Screenshot and code edit data
————————

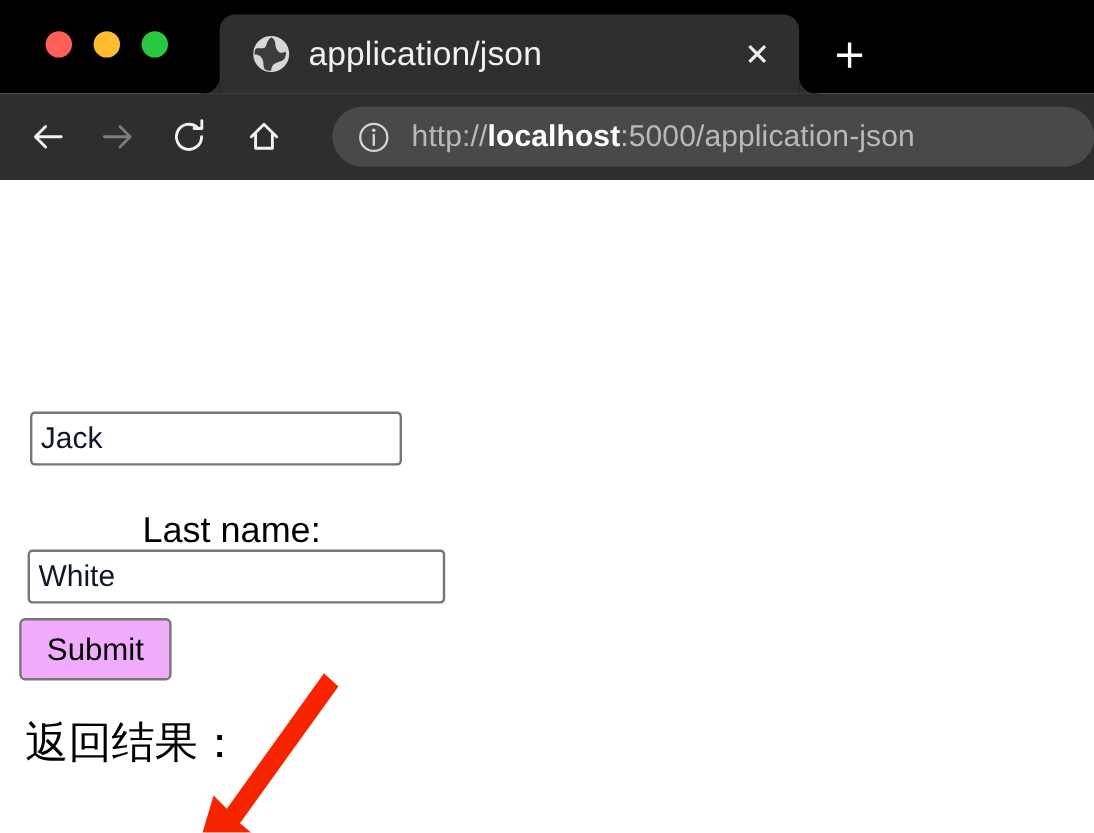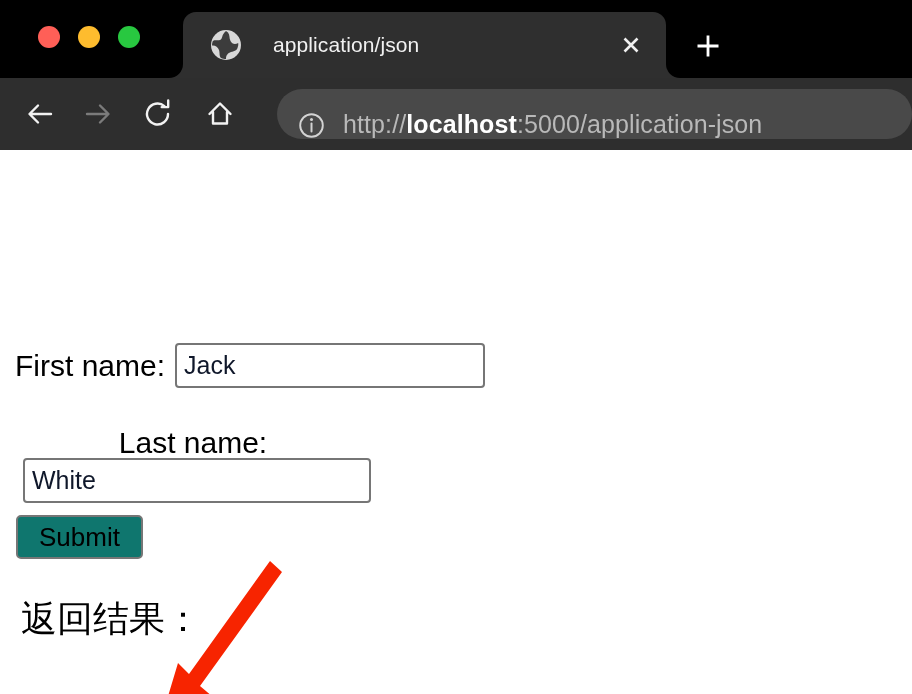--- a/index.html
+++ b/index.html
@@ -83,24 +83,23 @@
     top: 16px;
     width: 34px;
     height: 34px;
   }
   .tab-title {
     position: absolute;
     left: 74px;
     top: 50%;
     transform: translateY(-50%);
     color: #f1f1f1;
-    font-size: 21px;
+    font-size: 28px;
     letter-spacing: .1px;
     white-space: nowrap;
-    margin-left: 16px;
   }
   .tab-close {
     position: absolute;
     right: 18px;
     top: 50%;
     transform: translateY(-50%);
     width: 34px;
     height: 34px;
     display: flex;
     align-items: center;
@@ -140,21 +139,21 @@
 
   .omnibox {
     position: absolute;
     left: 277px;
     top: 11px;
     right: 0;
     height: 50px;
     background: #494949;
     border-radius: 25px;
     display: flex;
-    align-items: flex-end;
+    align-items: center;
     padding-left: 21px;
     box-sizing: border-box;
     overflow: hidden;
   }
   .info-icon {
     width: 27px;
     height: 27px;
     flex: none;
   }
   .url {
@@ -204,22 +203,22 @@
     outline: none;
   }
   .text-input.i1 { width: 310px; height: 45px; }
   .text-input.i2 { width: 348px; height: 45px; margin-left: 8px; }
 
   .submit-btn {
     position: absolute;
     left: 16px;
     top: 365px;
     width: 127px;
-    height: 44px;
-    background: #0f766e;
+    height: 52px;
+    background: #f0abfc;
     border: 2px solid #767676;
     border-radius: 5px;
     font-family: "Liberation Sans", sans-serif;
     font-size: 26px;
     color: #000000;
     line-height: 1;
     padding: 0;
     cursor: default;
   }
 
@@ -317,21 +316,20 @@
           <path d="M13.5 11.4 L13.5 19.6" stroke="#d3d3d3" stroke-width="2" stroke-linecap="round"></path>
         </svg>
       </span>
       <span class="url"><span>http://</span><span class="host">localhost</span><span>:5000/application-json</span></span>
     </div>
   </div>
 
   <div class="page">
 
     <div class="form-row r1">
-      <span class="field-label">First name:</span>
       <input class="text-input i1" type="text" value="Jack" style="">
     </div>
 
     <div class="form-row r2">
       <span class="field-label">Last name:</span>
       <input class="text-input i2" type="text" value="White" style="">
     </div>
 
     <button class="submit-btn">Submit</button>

————————

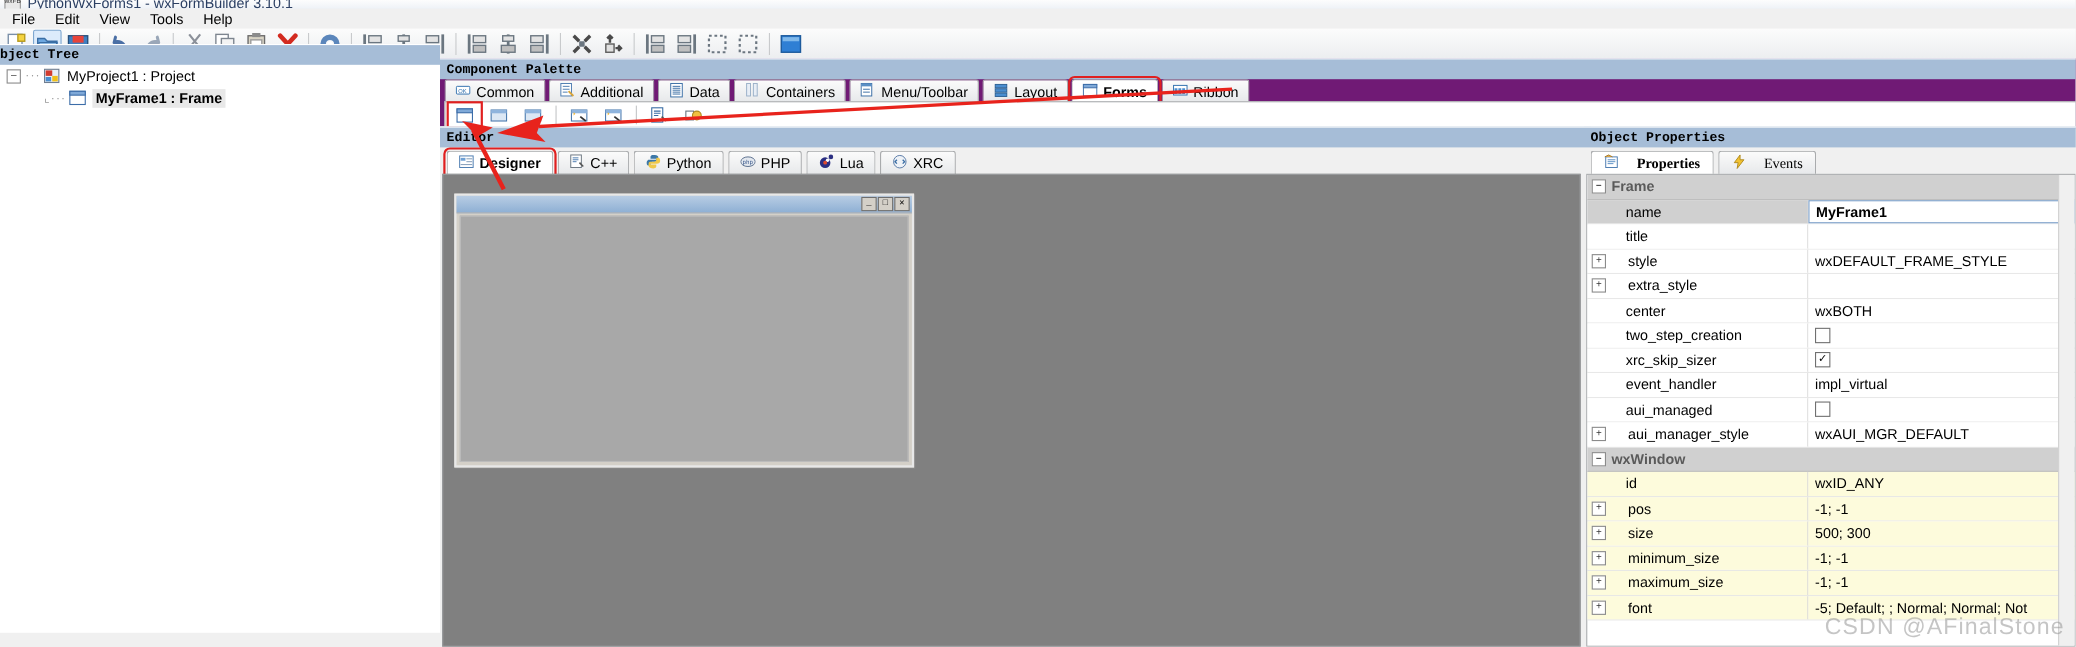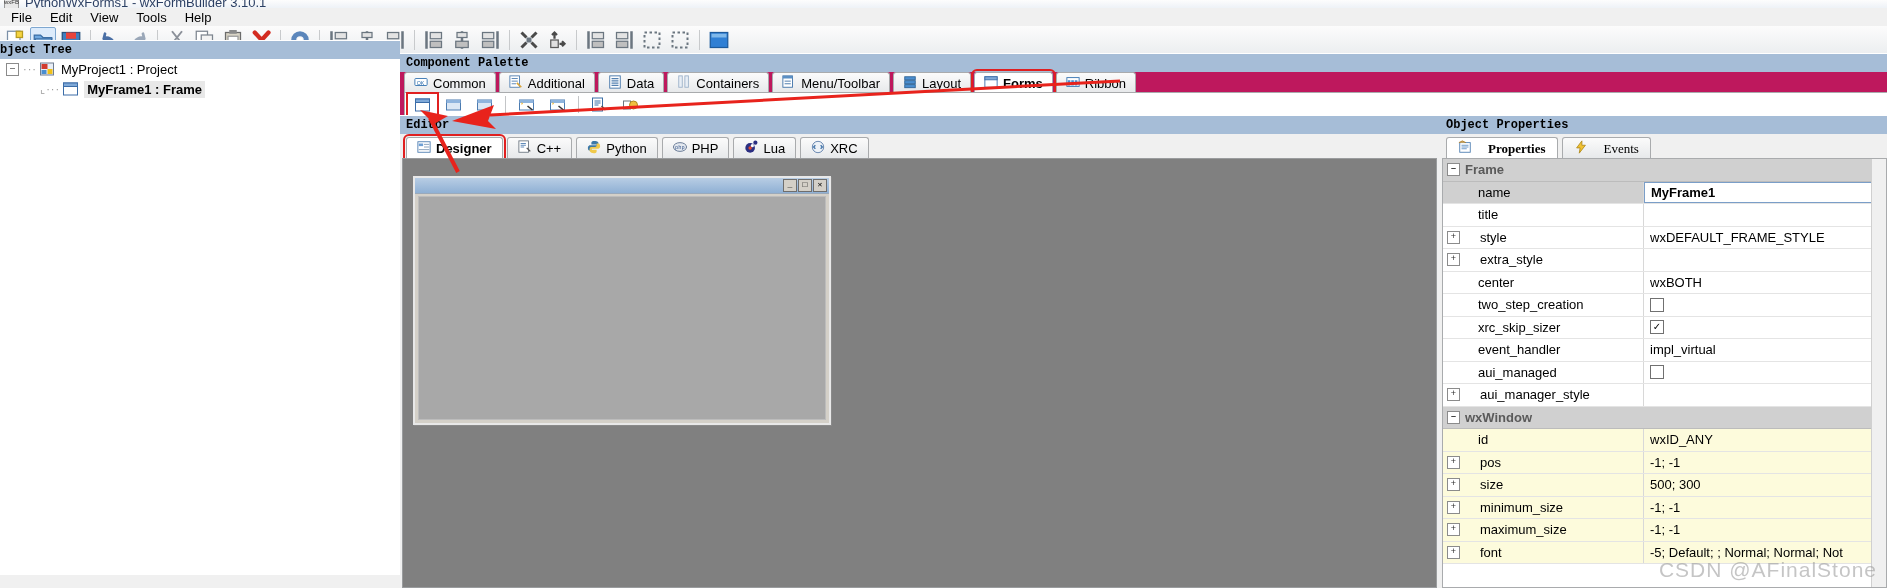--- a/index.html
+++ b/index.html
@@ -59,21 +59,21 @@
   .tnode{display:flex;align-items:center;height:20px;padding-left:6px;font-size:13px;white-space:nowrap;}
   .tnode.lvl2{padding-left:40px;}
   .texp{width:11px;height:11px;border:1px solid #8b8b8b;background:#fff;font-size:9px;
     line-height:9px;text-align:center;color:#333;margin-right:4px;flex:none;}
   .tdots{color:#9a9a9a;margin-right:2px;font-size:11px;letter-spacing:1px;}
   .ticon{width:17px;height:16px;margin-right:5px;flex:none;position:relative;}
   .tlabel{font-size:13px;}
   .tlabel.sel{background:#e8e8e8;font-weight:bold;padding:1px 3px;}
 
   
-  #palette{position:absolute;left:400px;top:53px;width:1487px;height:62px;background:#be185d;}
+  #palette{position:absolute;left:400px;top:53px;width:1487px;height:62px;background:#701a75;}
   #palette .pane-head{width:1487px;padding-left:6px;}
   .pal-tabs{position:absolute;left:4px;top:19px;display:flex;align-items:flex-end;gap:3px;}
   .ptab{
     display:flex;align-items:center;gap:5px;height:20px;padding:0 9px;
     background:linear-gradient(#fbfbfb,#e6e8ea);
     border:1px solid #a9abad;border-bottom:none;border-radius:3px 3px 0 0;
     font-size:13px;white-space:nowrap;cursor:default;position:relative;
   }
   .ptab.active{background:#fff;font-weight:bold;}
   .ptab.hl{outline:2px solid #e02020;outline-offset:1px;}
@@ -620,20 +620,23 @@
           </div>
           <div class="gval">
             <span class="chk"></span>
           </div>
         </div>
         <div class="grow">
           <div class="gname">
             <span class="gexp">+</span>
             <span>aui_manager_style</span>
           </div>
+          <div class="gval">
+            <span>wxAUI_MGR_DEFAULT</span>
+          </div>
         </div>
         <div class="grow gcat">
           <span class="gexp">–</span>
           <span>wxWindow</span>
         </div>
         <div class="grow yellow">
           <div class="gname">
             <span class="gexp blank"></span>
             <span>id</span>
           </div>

————————

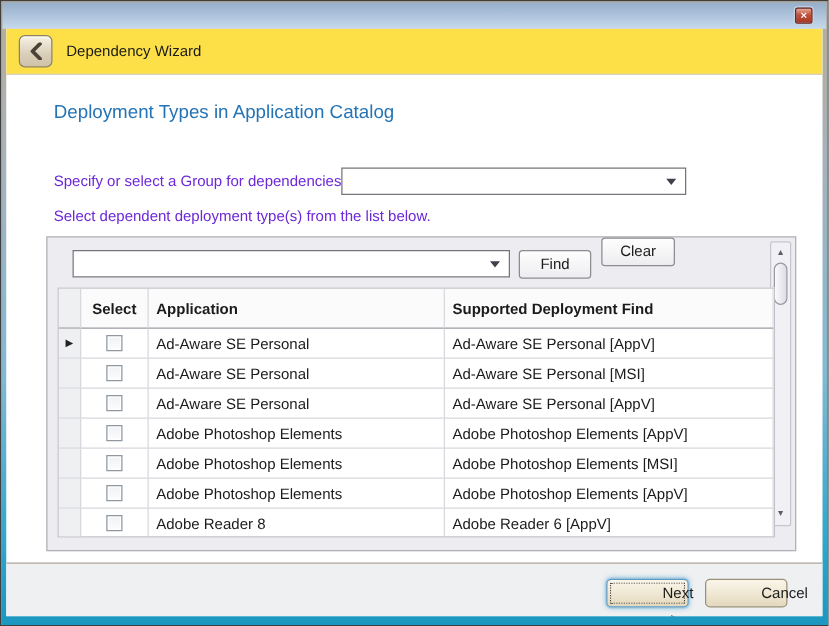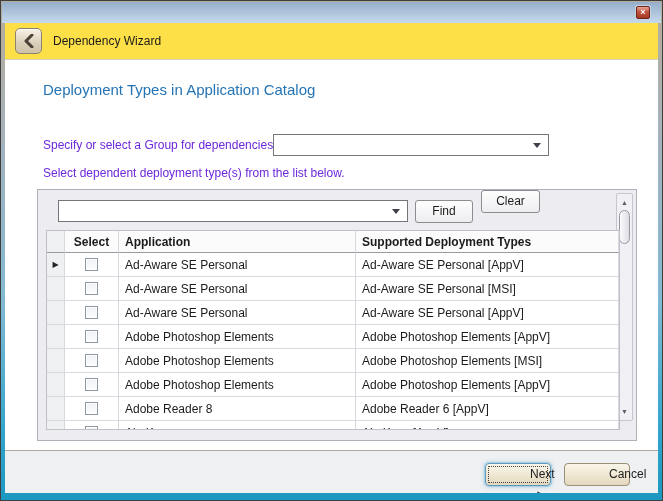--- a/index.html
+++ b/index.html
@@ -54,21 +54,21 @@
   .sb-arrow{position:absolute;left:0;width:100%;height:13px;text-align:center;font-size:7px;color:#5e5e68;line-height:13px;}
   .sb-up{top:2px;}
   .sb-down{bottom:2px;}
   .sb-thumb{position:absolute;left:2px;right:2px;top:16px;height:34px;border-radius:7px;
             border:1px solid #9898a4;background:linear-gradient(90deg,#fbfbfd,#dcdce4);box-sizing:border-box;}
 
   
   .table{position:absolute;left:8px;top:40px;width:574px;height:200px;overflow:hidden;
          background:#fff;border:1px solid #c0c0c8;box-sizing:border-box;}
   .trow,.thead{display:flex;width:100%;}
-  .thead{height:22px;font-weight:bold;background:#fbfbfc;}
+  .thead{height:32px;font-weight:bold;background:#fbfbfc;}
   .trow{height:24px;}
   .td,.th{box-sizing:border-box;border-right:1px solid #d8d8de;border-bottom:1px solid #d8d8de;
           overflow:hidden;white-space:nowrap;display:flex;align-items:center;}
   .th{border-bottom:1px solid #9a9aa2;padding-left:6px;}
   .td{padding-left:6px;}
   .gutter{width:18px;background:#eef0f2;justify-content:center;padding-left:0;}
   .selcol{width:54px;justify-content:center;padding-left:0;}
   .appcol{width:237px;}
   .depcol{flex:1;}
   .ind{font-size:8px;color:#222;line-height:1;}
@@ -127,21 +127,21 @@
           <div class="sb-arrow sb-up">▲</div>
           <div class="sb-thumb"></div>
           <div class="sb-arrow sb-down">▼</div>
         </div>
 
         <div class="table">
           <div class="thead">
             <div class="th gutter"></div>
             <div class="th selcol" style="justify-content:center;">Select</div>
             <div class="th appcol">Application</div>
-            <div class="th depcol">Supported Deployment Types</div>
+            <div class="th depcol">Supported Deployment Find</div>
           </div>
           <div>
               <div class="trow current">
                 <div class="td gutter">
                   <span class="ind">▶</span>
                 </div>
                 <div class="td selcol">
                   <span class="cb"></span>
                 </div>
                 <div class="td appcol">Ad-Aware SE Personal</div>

————————

Search the records above for "ptab" and copy every line that has it.

   .ptab{
   .ptab.active{background:#fff;font-weight:bold;}
   .ptab.hl{outline:2px solid #e02020;outline-offset:1px;}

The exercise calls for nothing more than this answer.